* [Task inputs]:
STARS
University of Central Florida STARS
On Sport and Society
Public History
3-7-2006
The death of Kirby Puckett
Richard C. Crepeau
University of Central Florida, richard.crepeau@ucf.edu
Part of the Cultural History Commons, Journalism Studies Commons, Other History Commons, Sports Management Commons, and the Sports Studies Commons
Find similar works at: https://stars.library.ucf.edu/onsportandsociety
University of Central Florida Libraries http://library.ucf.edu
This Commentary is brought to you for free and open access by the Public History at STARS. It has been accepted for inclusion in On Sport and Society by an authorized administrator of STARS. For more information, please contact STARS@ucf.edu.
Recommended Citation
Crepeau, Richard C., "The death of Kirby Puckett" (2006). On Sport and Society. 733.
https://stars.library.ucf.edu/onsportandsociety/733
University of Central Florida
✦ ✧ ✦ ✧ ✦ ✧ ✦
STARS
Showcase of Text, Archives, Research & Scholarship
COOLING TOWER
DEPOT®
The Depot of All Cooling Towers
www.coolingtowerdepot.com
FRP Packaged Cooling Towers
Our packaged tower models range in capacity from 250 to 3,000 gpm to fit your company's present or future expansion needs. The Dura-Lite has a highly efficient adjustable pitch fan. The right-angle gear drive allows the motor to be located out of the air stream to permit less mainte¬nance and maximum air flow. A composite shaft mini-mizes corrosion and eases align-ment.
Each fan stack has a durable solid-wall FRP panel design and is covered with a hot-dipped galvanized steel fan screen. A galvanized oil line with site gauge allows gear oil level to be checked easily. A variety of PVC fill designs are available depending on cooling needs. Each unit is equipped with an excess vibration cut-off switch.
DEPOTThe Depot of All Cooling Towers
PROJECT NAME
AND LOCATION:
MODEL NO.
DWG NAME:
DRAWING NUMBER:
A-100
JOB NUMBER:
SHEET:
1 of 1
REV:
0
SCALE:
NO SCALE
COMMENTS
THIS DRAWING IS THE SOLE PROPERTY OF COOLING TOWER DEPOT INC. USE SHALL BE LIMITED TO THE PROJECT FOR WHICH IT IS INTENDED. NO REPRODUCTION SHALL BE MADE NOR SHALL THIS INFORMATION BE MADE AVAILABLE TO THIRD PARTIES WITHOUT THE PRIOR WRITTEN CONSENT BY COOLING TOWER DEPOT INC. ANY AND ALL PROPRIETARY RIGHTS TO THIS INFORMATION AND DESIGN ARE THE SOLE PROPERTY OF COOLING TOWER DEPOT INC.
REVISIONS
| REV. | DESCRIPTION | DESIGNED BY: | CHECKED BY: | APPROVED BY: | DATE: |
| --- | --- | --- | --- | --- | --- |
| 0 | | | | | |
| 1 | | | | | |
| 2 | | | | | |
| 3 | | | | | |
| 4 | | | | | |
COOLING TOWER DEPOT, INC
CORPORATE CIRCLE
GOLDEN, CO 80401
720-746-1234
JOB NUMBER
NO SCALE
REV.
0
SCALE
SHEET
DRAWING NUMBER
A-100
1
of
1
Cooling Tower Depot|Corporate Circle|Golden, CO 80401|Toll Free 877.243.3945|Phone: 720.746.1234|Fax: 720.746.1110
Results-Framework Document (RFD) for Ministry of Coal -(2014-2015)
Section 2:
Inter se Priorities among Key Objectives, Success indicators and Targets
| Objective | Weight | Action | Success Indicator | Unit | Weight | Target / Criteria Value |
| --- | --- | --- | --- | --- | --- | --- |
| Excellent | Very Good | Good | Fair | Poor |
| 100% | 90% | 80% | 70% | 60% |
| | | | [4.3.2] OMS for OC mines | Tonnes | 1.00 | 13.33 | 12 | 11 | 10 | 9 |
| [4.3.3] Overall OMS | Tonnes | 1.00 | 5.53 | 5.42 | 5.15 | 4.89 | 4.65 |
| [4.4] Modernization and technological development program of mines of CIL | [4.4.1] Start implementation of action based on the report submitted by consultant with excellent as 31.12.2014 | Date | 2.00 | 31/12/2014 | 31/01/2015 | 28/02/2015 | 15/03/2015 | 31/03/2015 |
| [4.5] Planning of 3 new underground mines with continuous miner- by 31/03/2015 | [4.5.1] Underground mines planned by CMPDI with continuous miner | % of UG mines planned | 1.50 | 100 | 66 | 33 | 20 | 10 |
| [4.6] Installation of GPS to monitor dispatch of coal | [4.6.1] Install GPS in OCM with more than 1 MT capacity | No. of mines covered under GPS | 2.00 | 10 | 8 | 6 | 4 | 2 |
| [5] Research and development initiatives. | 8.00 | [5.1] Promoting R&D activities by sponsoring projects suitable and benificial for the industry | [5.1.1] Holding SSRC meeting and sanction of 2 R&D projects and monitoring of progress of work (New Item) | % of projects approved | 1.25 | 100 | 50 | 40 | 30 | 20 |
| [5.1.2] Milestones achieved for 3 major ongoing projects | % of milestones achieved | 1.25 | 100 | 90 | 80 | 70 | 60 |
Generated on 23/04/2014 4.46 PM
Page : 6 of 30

* [Your assignment]:
Copy out all lines from the records where the word "https" appears.

* [Answer]:
Find similar works at: https://stars.library.ucf.edu/onsportandsociety
https://stars.library.ucf.edu/onsportandsociety/733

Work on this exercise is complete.